Passage to read:
-- Opening Marker --

A hands-on elective course that teaches how to build and operate reliable systems using Site Reliability Engineering practices. You work on a provided microservice application (QuickTicket) and progressively add observability, SLOs, CI/CD, GitOps, progressive delivery, chaos experiments, and database resilience — ending with an interview-ready portfolio project.

"Hope is not a strategy." — Google SRE motto


Course Roadmap

The course follows a build → observe → define → automate → deliver → alert → break → recover → review progression. Each week builds on the previous.

Week Lab Module Key Topics & Technologies
1 Lab 1 SRE Philosophy & Systems Thinking SRE vs DevOps, reliability as a feature, error budgets, toil; Docker Compose; failure exploration
2 Lab 2 Containerization Dockerfiles, image layers, container lifecycle, multi-service Compose
3 Lab 3 Monitoring, Observability & SLOs Prometheus, Grafana, golden signals, SLIs, SLOs, error budgets, recording rules
4 Lab 4 Kubernetes k3d (k3s in Docker), Deployments, Services, probes, resource limits; Helm (bonus)

-- Closing Marker --

Given information:
-- Opening Marker --

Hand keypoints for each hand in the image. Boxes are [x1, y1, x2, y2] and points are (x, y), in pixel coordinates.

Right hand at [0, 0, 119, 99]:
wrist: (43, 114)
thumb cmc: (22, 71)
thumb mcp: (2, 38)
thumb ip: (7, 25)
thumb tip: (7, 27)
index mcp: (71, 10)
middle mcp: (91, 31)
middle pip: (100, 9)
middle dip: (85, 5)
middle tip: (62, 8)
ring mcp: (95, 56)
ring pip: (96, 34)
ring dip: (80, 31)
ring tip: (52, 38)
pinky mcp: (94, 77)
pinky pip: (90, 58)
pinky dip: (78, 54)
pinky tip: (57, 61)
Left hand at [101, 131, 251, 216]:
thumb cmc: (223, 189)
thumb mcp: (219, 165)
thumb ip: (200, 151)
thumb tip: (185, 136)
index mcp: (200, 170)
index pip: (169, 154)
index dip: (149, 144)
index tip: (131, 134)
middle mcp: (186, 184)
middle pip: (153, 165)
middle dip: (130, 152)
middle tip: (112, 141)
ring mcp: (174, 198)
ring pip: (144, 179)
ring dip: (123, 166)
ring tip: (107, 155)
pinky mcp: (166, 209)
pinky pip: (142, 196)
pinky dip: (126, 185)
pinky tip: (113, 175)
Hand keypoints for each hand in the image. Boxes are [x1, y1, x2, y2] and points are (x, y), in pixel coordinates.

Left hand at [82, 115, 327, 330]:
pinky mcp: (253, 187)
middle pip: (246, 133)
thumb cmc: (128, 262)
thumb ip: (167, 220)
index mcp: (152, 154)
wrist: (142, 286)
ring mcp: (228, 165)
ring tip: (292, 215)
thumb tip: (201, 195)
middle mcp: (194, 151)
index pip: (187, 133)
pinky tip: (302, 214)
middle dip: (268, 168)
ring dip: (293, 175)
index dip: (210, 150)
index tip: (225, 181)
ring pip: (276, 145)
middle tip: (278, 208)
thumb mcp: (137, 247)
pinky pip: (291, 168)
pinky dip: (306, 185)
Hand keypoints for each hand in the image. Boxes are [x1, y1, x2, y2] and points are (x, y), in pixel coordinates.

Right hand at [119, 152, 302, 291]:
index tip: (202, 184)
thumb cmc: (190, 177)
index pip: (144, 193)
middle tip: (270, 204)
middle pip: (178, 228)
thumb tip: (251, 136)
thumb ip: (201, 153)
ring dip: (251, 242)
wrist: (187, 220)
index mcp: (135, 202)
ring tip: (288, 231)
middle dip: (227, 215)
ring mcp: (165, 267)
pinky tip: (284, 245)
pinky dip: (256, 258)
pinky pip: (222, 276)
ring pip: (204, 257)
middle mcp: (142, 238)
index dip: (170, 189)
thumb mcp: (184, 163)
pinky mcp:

-- Closing Marker --

Assigned task 1: According to the course description, what microservice application do students work on throughout the course?
Assigned task 2: Extend the course description beyond its final line, picking up after the Week 4 entry.

Answer area 1: QuickTicket

Answer area 2:
5 Lab 5 CI/CD & GitOps GitHub Actions, ghcr.io, ArgoCD, GitOps pull model, git revert rollback
6 Lab 6 Alerting & Incident Response Grafana Alerting, SLO burn-rate alerts, runbooks, blameless postmortems
7 Lab 7 Progressive Delivery Argo Rollouts, canary with AnalysisTemplate, automated abort, in-cluster Prometheus
8 Lab 8 Chaos Engineering & Resilience Hypothesis-driven experiments, fault injection, partial failure, weakest-link analysis
9 Lab 9 Stateful Services & DB Reliability Alembic migrations, pg_dump backup/restore, RTO/RPO, PVC + automated CronJob backups
10 Lab 10 SRE Portfolio & Reliability Review Locust in-cluster load tests, DORA metrics, toil identification, capstone review
Lab 11 Advanced Microservice Patterns (bonus) Adds a 4th service; retries with backoff, circuit breaker, rate limiter
Lab 12 Advanced K8s Resilience (bonus) PodDisruptionBudgets, graceful shutdown (preStop), zero-downtime CREATE INDEX CONCURRENTLY

The Project: QuickTicket

A 3-service ticket reservation system. You don't build the app; you make it reliable. (Lab 11 adds a 4th service as an exercise in the bonus track.)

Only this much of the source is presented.